Over on Twitter the debate continues about the new Share My Lesson (SML) site. Ed Tech expert Doug Levin offers a harsh judgement here. I think the Twitter discussion is a little confused (140 characters, go figure) so let me try to clear it up from where I sit.
I don’t have a dog in this fight and think that considering how hard it has been for most peer-to-peer teacher sites to get traction and regular ongoing usage it’s good to see multiple ideas out there. And this one apparently does well in the U.K. Let the market see what works and what teachers, schools, and school districts prefer. The various providers all have different angles on this, brand, profit, and social networking, for instance, so I’m happy to see SML on the scene and competing. But at a micro level depending on how much value a teacher perceives in what they’ve created and how they think about things like disseminating their idea and getting it out there versus profiting from it there are clearly advantages and disadvantages to the different approaches from their individual standpoint. That’s the key takeaway.
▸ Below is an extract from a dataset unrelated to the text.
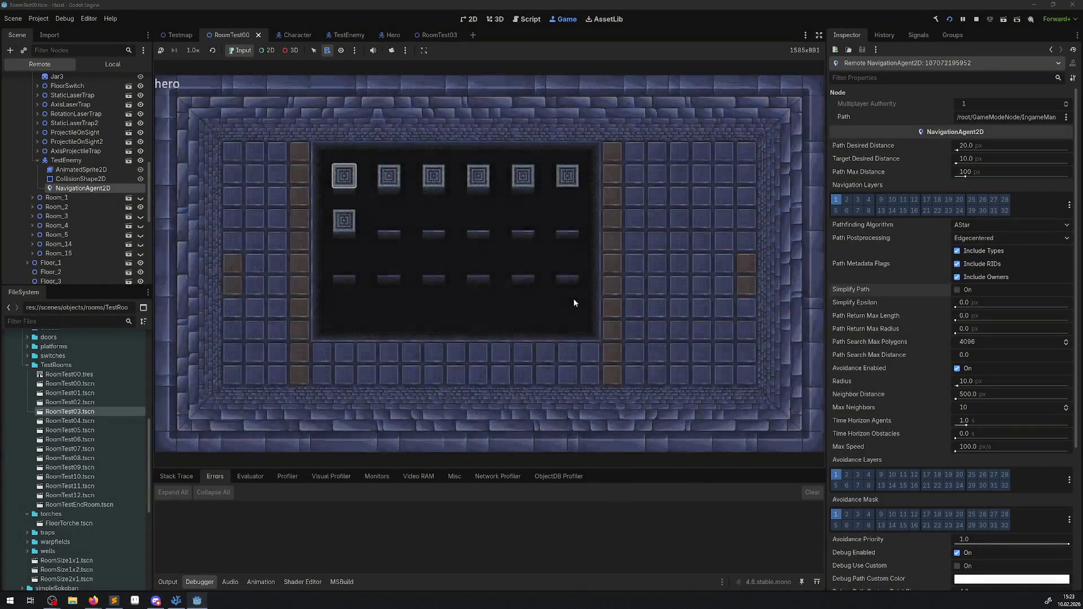
key(Escape)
As a practical matter most of this stuff does not have enormous commercial potential. The $700K kindergarten teacher is interesting but rare, although perhaps somewhat less so as platforms like Teachers Pay Teachers move from peer-to-peer to selling into school districts and schools with licenses. And, of course, some people would like to see their ideas spread more than they care about making money from them. As in all businesses people will approach with different motivations – eg make money, make an impact, try to do both.
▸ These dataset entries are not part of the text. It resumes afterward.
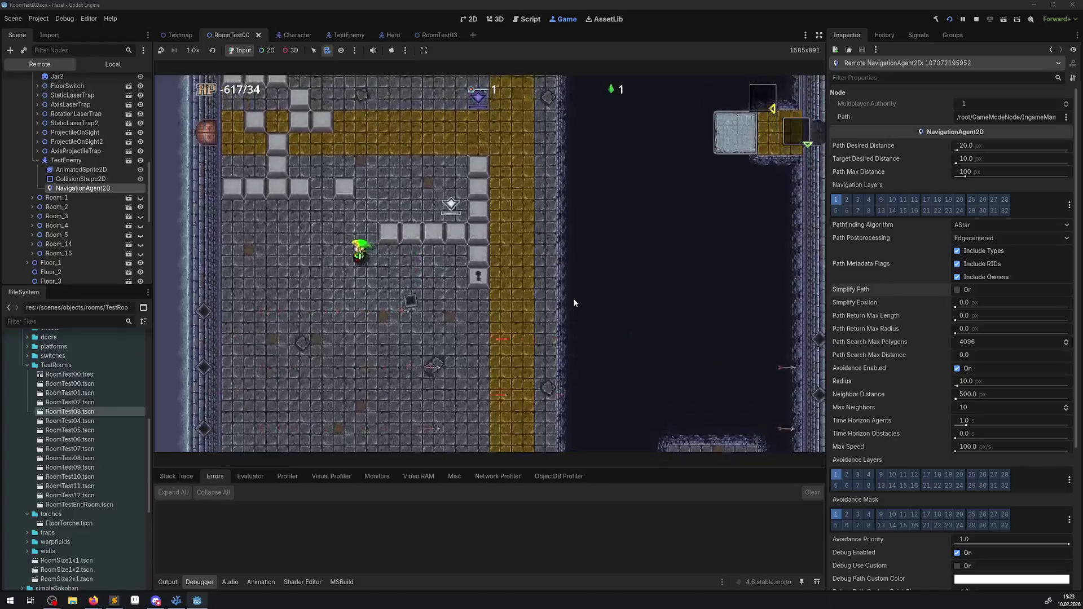
key(Up)
key(Up)
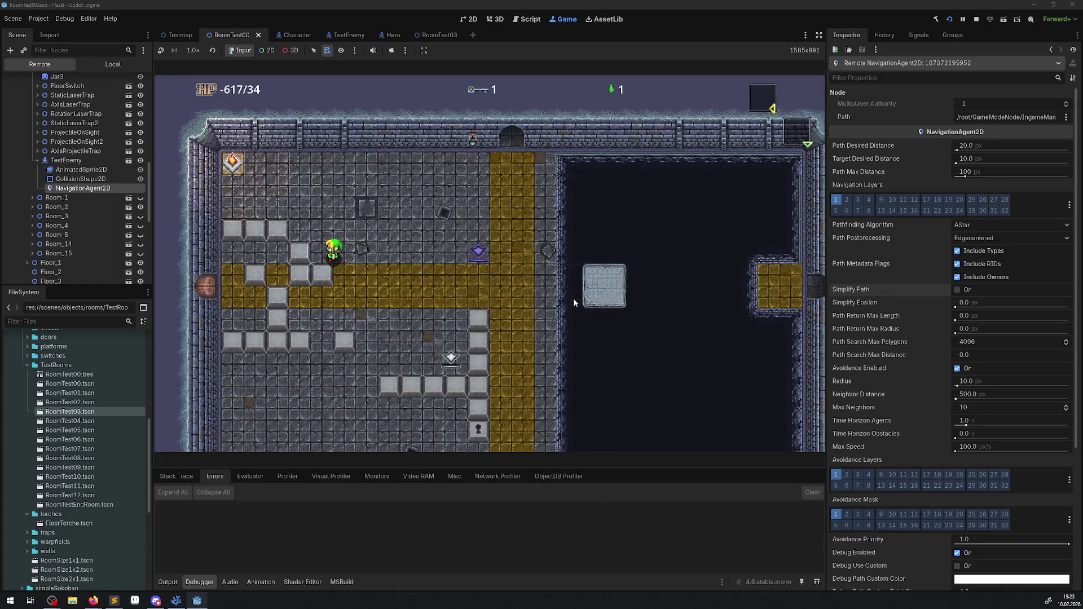
key(Up)
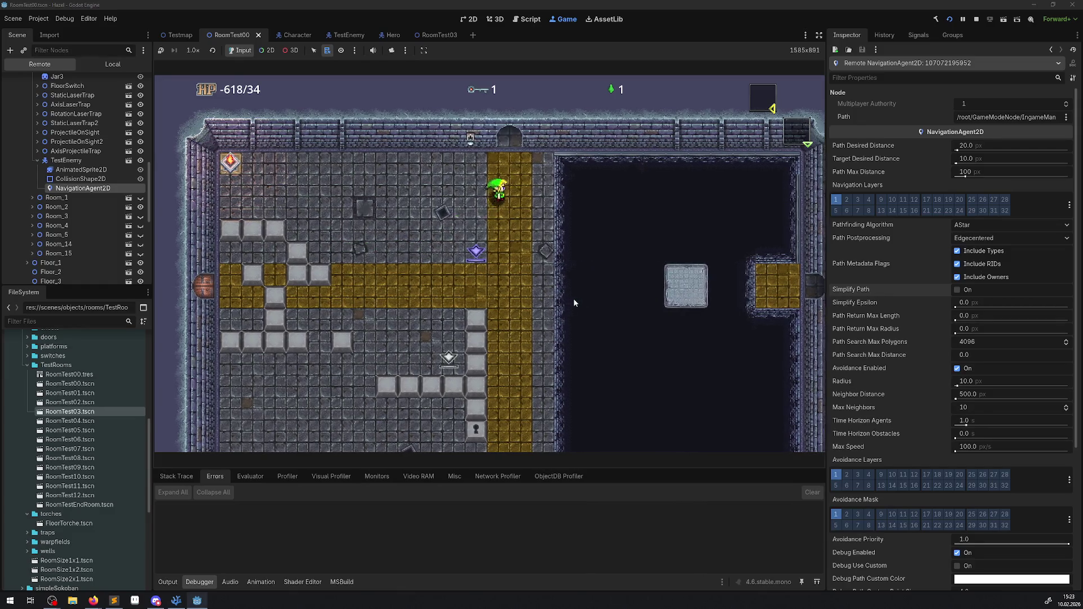
key(Up)
key(Left)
But some content is valuable from a financial standpoint – in a few cases very valuable. That’s why the bottom line here is not that any one of these approaches is inherently better than another or more proven at this point, but, again, rather that teachers should understand what they are and are not giving away when they participate in different platforms because there are tradeoffs and in a few cases probably big ones depending on the choices individual teachers make for themselves. If you think you’re sitting on a goldmine you probably don’t want to give away the rights to it without being compensated even if the site you’re giving it to carries your union’s brand on it.